Опыт применения SPIN/PROMELA в учебном процессе показывает, что студенты могут достаточно часто ошибаться как при построении модели протокола, так и при задании критериев правильности протокола. В худшем случае возможна двойная ошибка, когда ошибочная модель удовлетворяет ошибочным или даже вырожденным критериям. Поэтому важно разработать набор типовых критериев и рекомендации по последовательности их применения.
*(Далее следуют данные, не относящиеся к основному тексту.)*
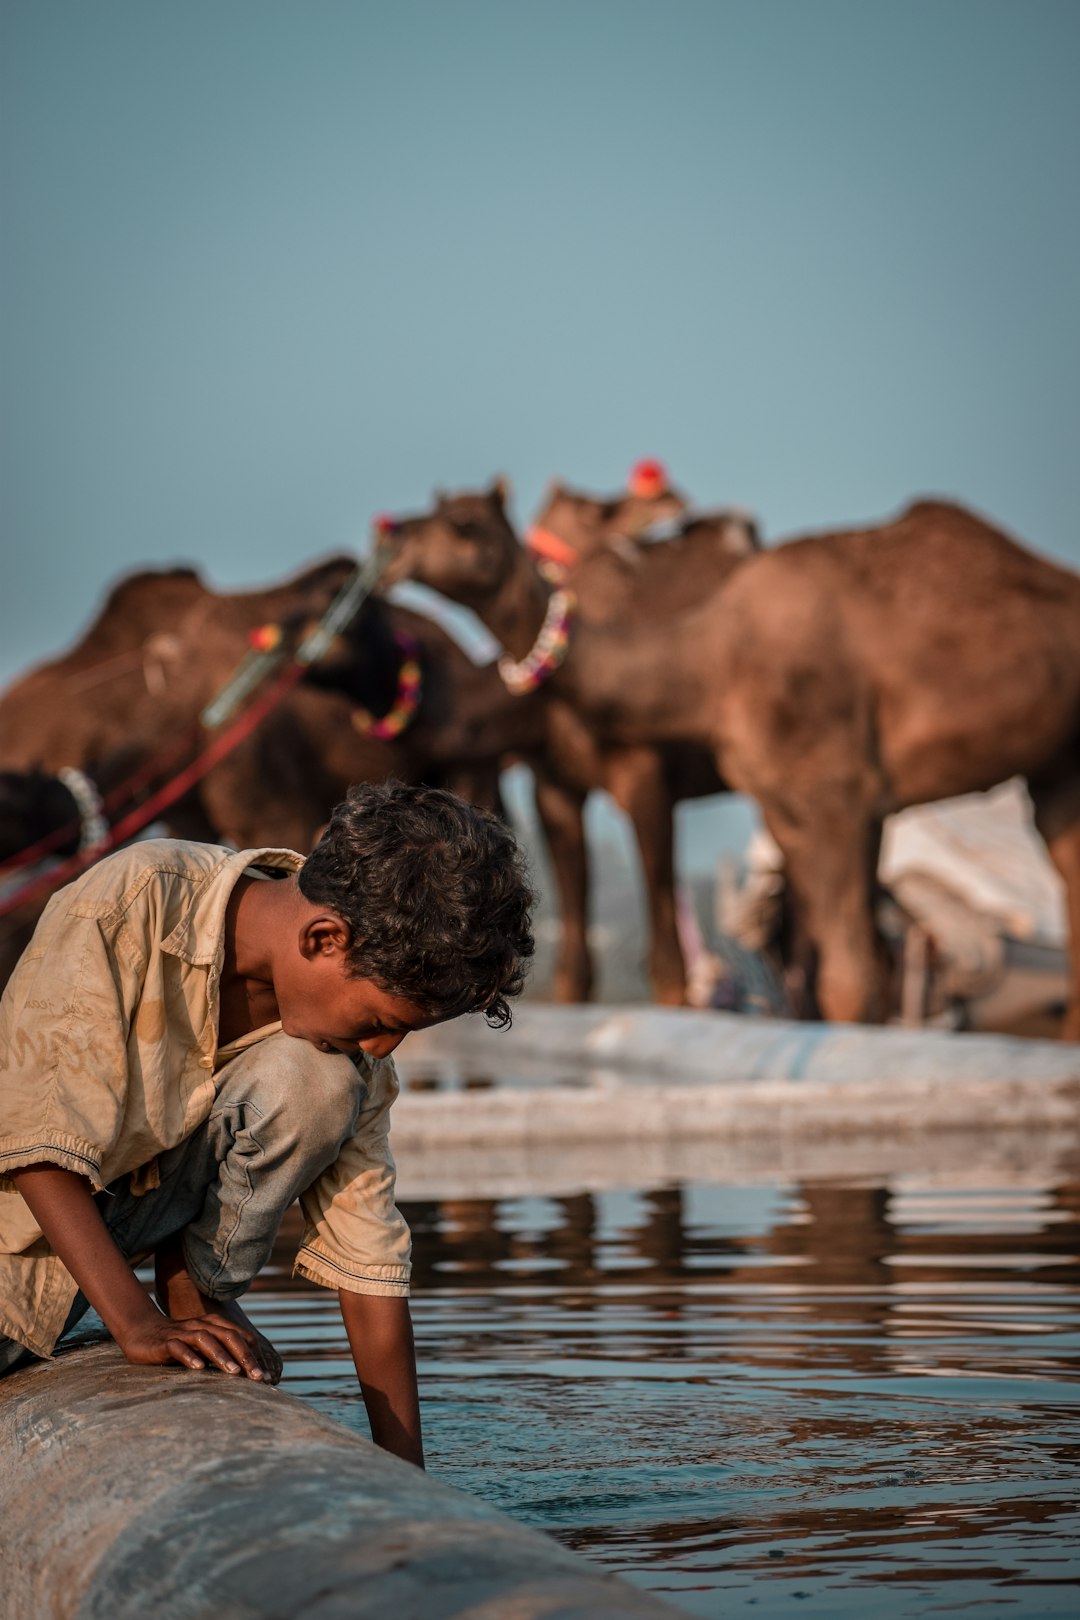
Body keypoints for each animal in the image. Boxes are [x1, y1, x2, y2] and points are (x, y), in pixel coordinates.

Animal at [375, 479, 1080, 1036]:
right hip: (1055, 769)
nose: (390, 538)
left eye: (463, 524)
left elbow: (849, 976)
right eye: (428, 511)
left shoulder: (832, 792)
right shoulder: (789, 802)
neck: (710, 661)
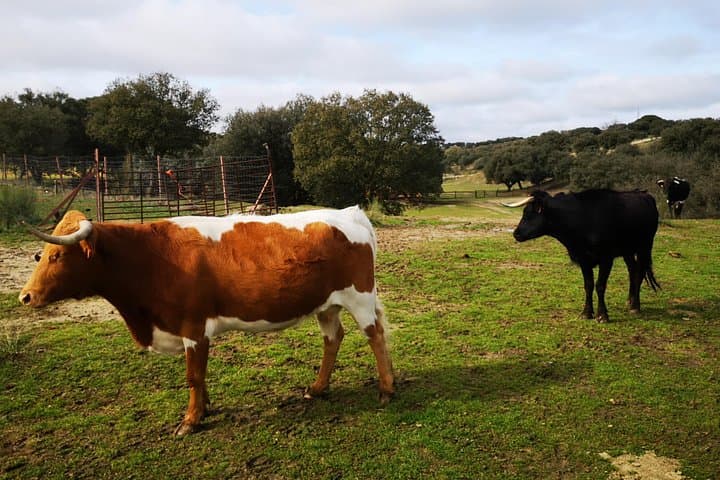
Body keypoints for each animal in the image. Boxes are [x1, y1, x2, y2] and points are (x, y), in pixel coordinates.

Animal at [19, 206, 394, 435]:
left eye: (57, 255)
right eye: (41, 255)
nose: (26, 296)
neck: (149, 259)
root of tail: (348, 213)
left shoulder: (193, 327)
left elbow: (193, 376)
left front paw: (191, 420)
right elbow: (199, 375)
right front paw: (204, 408)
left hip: (360, 297)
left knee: (375, 335)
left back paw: (386, 389)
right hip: (326, 305)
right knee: (334, 338)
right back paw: (317, 388)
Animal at [504, 189, 660, 322]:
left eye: (530, 213)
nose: (516, 234)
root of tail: (644, 194)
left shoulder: (606, 259)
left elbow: (600, 285)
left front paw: (602, 315)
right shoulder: (583, 259)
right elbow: (588, 285)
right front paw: (586, 313)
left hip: (645, 247)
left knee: (639, 273)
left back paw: (635, 306)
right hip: (627, 251)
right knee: (632, 271)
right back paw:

Поскольку система SPIN позволяет работать с различными моделями межпроцессного взаимодействия, то возможно применение системы в рамках курсов построения операционных систем и распределенных систем обработки информации при рассмотрении вопросов взаимной блокировки, критических секций, синхронизация процессов, организации менеджера процессов и других.
Список литературы
1. Gerard J. Holzmann. The Spin Model Checker: Primer and Reference Manual. -Addison-Wesley, 2003. - 608 p.
2. Gerard J. Holzmann. Design and Validation of Computer Protocols. - Prentice Hall, 1990. - 500 p.
3. Moshe Y. Vardi, Pierre Wolper. An automata-theoretic approach to automatic program verification // Procedings of First IEEE Symp. on Logic in Computer Science - 1986. -P. 322-331.
4. Amir Pnueli. The Temporal Logic of Programs // Proceedings of the 18th IEEE Symposium on Foundations of Computer Science - 1977. - P. 46-57.